**PROBLEM DESCRIPTION:** Go through the entries and copy every line that has the string "from" in it.

**RECORDS TO PROCESS:**

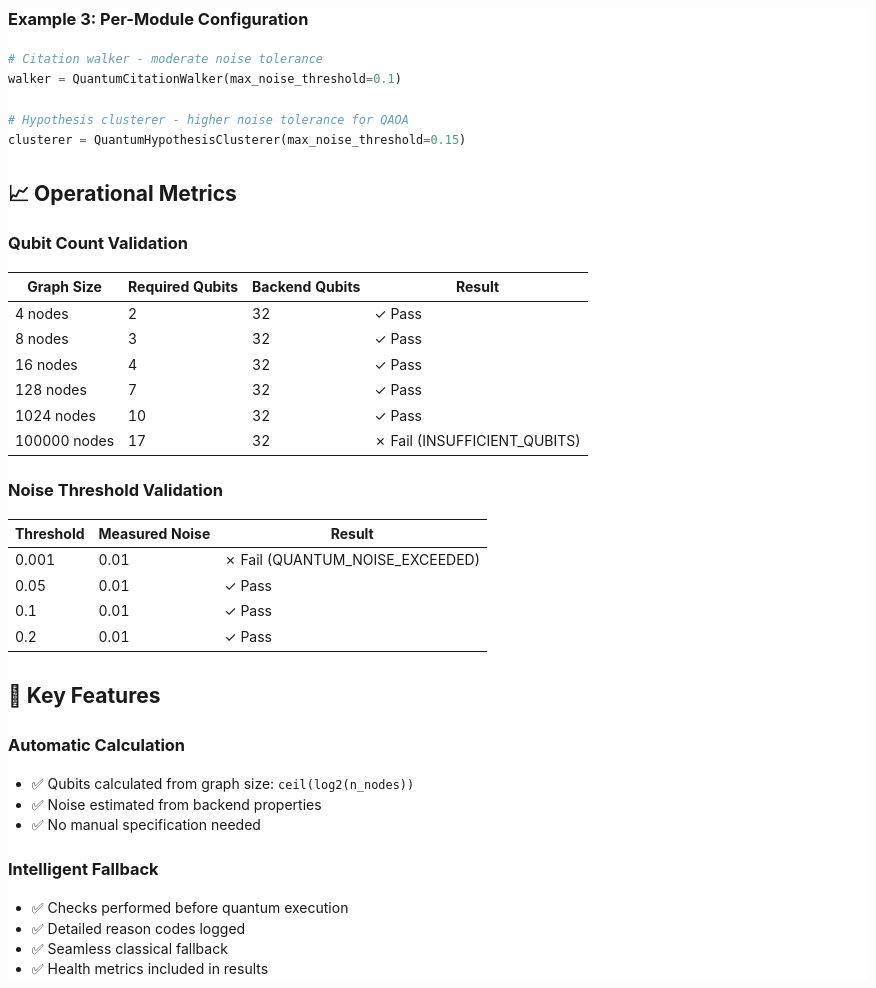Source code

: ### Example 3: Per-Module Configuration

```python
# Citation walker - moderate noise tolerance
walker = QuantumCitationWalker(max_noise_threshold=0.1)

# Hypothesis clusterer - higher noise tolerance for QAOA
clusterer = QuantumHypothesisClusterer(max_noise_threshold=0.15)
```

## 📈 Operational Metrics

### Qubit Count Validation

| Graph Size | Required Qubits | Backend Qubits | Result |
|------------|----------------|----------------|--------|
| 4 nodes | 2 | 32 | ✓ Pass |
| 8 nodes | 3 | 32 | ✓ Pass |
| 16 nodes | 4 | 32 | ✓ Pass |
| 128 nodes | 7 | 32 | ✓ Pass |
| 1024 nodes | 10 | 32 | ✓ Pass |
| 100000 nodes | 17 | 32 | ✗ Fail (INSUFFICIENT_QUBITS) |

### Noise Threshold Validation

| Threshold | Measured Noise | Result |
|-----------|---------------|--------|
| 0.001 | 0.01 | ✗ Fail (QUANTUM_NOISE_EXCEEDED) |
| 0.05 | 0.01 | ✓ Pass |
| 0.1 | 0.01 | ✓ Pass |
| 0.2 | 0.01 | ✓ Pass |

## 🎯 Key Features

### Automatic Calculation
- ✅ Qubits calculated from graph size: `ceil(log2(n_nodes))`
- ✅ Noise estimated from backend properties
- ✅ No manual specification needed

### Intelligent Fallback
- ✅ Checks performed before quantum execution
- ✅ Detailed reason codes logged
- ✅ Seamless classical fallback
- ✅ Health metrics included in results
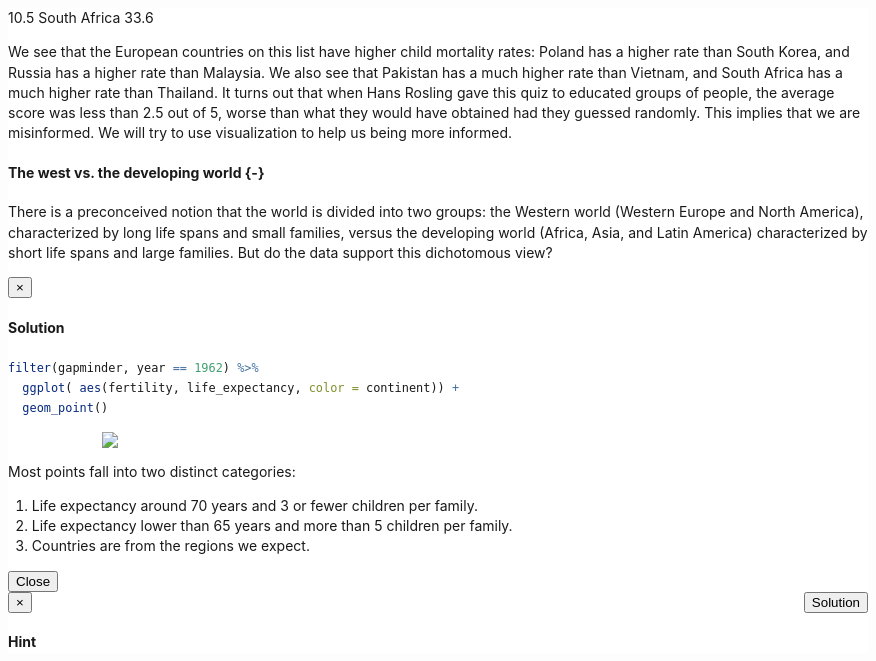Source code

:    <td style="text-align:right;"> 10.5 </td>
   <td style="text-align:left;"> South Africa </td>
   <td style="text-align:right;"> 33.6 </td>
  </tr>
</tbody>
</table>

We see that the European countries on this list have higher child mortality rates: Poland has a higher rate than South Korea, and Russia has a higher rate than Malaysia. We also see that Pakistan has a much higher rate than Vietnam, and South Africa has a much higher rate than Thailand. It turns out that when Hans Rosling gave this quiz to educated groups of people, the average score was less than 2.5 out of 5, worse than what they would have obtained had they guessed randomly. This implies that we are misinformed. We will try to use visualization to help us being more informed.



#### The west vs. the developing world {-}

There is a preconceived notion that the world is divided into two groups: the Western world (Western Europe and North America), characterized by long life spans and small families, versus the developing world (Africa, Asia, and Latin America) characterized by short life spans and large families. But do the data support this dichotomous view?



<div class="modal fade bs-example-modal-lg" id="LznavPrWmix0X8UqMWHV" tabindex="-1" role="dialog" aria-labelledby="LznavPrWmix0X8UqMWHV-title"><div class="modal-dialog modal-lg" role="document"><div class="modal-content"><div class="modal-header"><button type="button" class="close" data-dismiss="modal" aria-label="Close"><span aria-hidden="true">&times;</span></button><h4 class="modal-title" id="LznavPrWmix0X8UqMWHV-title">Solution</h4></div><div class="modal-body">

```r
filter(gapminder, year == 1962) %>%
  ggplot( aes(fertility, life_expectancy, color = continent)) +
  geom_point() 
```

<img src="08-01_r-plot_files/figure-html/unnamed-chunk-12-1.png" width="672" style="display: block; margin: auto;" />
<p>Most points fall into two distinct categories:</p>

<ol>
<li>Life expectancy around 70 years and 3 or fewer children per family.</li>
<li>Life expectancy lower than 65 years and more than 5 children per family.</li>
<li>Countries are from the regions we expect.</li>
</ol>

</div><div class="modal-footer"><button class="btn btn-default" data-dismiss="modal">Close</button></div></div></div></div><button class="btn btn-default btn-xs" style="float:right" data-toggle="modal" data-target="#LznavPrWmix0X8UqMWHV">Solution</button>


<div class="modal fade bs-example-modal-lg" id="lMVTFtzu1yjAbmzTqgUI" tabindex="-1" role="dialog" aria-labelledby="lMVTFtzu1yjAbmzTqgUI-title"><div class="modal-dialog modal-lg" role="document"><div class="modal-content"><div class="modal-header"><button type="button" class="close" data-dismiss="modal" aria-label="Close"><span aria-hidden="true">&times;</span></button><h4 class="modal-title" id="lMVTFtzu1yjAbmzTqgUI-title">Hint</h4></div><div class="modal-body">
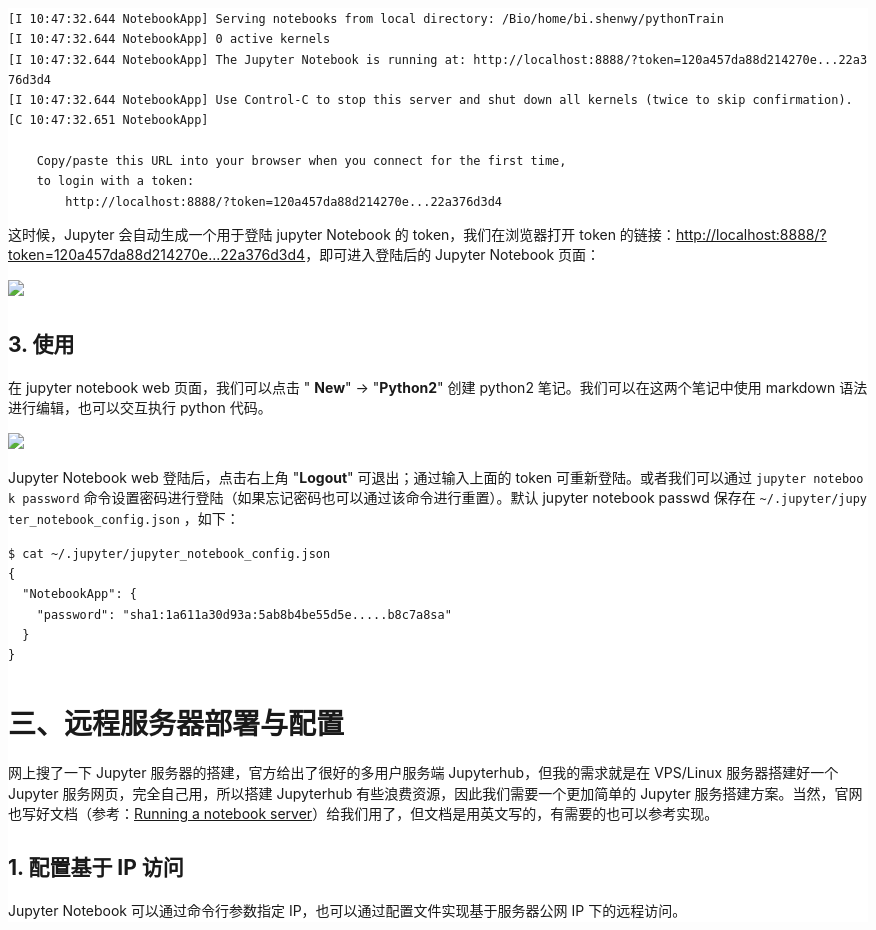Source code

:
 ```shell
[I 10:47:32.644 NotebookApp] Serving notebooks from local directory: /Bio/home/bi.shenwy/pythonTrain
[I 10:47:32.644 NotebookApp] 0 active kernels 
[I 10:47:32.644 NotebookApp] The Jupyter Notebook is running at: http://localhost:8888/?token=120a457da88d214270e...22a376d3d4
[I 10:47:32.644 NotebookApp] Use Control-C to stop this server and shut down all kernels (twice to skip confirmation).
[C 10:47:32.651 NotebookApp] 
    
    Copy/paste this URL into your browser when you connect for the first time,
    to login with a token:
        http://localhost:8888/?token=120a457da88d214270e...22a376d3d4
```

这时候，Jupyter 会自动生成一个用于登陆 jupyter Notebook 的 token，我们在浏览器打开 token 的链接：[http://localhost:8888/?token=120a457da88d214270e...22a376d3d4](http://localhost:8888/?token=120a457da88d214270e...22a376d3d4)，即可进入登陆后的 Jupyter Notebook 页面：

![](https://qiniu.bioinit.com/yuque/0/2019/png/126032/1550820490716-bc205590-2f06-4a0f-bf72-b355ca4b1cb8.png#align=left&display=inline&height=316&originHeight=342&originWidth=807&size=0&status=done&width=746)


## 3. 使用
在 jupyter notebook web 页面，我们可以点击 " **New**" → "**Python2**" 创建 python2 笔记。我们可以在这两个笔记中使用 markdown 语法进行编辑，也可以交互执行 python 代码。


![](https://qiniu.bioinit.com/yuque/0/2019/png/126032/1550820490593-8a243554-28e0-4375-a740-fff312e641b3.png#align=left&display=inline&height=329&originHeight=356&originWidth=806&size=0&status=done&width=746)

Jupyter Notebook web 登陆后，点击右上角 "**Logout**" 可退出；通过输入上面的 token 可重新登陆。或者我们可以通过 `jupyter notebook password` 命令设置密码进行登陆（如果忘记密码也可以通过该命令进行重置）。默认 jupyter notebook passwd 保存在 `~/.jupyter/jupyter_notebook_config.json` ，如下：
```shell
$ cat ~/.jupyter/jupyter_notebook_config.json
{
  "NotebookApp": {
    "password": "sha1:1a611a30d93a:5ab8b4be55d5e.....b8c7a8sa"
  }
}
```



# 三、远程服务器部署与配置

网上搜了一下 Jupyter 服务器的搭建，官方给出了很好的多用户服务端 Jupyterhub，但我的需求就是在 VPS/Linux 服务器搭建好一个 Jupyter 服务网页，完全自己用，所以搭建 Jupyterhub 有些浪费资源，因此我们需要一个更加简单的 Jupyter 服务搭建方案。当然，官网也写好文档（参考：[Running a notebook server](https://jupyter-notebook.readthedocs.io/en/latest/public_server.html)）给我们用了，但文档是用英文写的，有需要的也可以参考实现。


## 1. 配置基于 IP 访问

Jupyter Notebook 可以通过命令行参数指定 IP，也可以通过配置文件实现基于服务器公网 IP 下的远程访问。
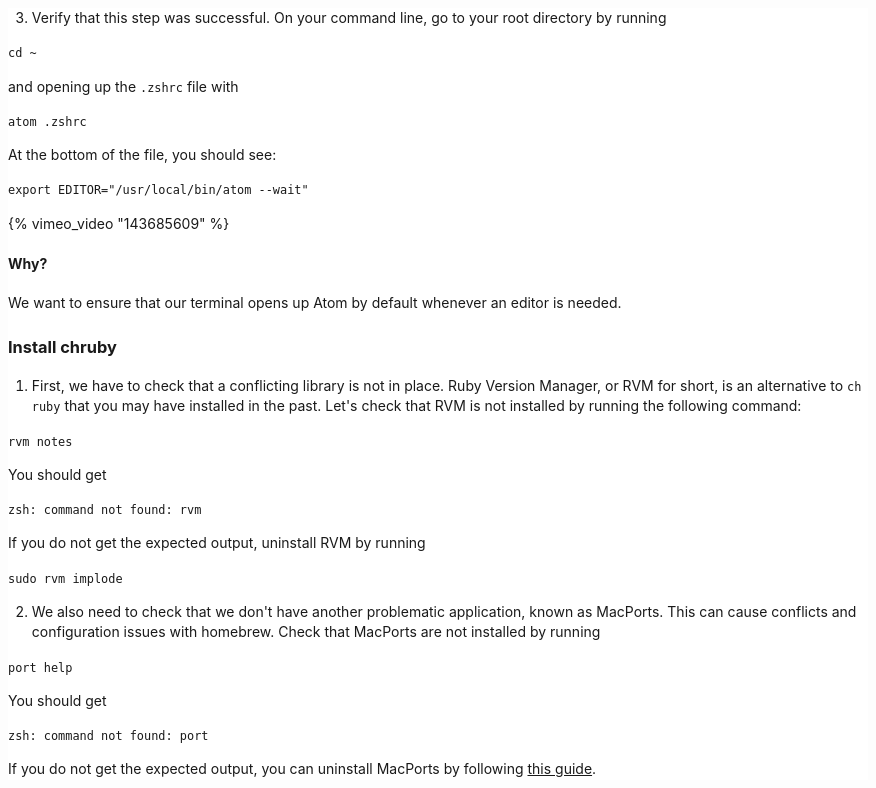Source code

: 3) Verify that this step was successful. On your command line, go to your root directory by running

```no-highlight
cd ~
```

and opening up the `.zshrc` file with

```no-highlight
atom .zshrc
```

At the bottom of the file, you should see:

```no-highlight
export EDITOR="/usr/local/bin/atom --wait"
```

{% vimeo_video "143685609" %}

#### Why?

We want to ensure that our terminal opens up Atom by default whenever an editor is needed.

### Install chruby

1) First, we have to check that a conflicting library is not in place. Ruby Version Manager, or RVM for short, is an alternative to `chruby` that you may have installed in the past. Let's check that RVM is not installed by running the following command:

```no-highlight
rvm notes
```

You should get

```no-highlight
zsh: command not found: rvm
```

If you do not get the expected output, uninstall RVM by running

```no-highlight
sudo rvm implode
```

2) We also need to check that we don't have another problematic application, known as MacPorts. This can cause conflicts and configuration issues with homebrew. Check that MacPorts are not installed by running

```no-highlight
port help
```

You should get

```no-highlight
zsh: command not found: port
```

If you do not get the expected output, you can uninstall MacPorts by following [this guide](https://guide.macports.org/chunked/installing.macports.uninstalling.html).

**FINAL ANSWER:**
- ✅ Qubits calculated from graph size: `ceil(log2(n_nodes))`
- ✅ Noise estimated from backend properties
<li>Countries are from the regions we expect.</li>
[I 10:47:32.644 NotebookApp] Serving notebooks from local directory: /Bio/home/bi.shenwy/pythonTrain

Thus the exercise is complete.